Deeper Dive—Huge M&A opportunities slip away as DOJ muddies waters with inexplicable AT&T-TWX denial

U.S. Justice Department
The Justice Department's decision to contest AT&T’s bid to buy Time Warner Inc. baffled not only telecom and media CEOs but also antitrust scholars, media industry experts and economists. (Coolcaesar/Wikimedia)

Regardless of your idealogical bent, you have to feel for the top managers of the major media and telecom conglomerates. 

They’re operating in perhaps the most favorable regulatory climate in 50 years, with pro-big business lawmakers controlling the White House, both sides of Congress and the FCC. 

Yet, with the Justice Department's decision to contest AT&T’s bid to buy Time Warner Inc. baffling not only telecom and media CEOs but also antitrust scholars, media industry experts and economists, confused paralysis has begun to replace bold, decisive action. 

RELATED: Comcast may try to top Disney bid for Fox if AT&T succeeds in bid for Time Warner

"For the first time, I don't understand what's possible regulatorily when it comes to horizontal integration or to vertical integration, and even whether or not behavioral remedies will be meaningful again," said Leo Hindery, managing partner of InterMedia Partners and the former CEO of both TCI and AT&T Broadband, to CNBC this week. "There are now inconsistent strategies from company to company and people are stepping every day into each other's sandboxes.”

Indeed, the best of times is also the most vexing.

"For the longest time, we had decades of very successful vertical integration, with common finish lines for the whole of the media and telecommunications industries," Hindery said. "Not anymore."

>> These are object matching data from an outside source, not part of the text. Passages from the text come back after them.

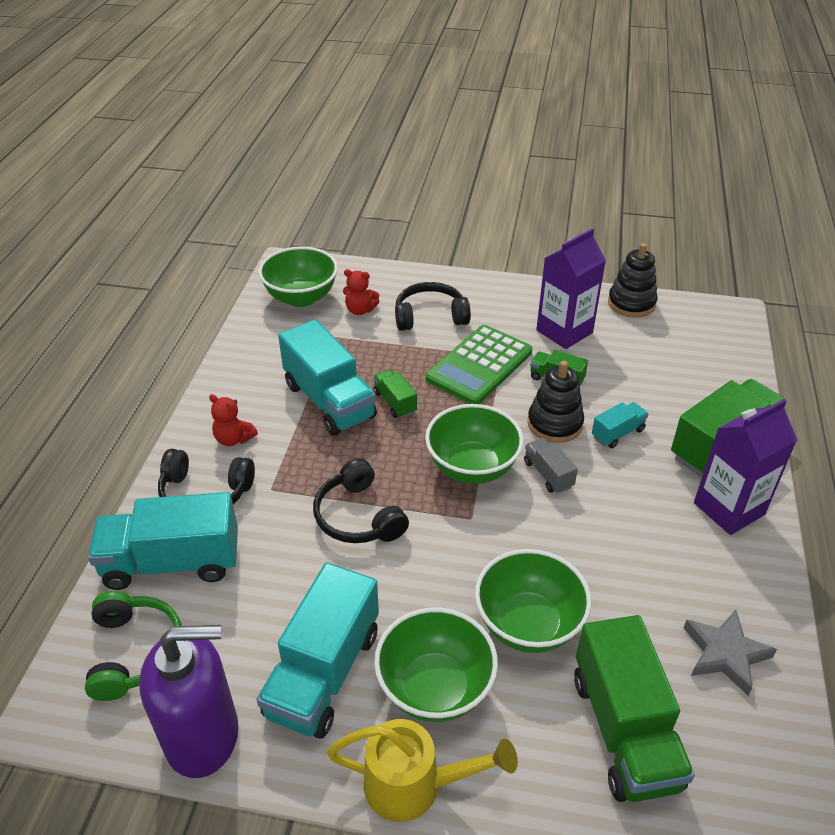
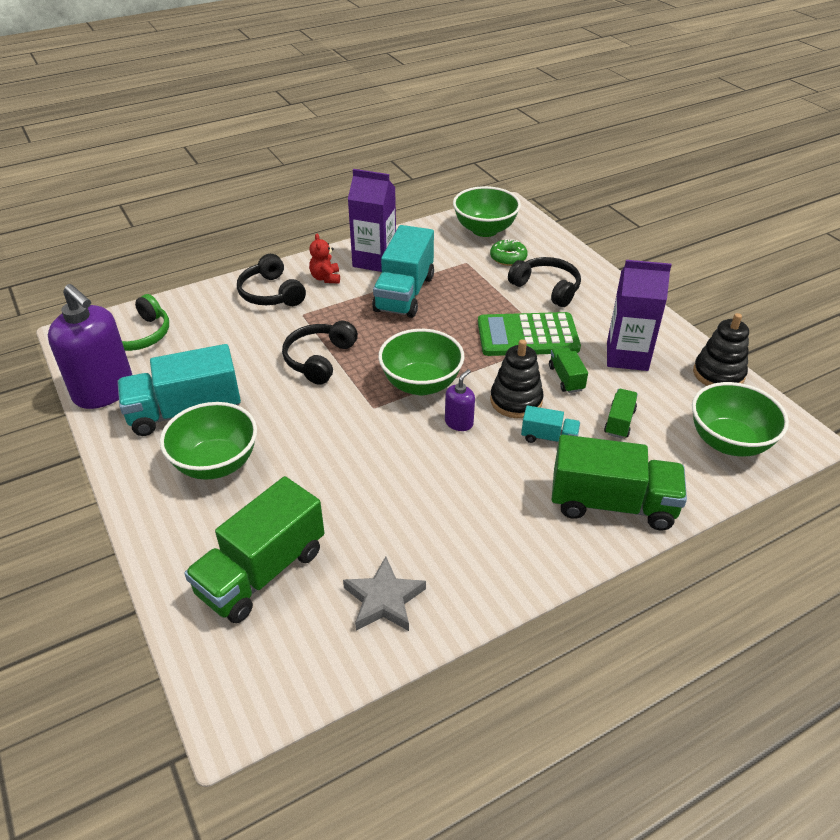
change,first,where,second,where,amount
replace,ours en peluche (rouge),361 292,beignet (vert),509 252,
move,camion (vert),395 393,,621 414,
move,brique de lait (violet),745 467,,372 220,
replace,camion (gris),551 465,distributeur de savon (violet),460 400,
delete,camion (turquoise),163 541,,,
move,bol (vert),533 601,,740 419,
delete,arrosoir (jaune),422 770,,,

By most accounts, AT&T’s proposed $85 billion takeover of Time Warner Inc. should be evaluated as a classic “vertical” merger, one in which no competitors are removed from the market. As an example, Forbes cited the “smooth sailing” for the review of Amazon’s purchase of Whole Foods last year. 

For its part, the Justice Department is hoisting the untested argument that AT&T will have the ability to withhold and jack up prices for TNT, CNN and other Time Warner assets, even though new forces of competition in regard to distribution and content creation seem to emerge in the video business on an almost weekly basis. 

AT&T is pretty confident that it’ll prove that point in court, but that will take time, and pristine regulatory environments don’t last forever.

There are a lot of polarizing, out-there theories floating around the media/telecom business right now. Last year, for example, I thought it was wacky when I had readers tying exiled former NFL quarterback Colin Kaepernick’s kneeling during the National Anthem to a drop in TV ratings for the league.

I also thought it was dumb when folks began to speculate that the Justice Department is undermining entire industries with flimsy legal arguments, all at behest of a president who doesn’t like how CNN covers his work. 

But both theories are picking up steam. 

Regardless of the inspiration, the AT&T/Time Warner impasse does appear to be log-jamming major deals. This week, for example, CNBC reported that Comcast is waiting to see if chief rival AT&T will succeed in acquiring TWX before responding by surpassing Disney’s $66.1 billion bid for select 21st Century Fox assets. 

And the clock’s ticking. Just 15 months ago, the telecom business was beside itself, anticipating a government that would remain pro-Google and regulation-tight, just it had been for the previous eight years. 

With a wave of change expected to hit Congress in November’s national election, who can say how long this good M&A weather will last.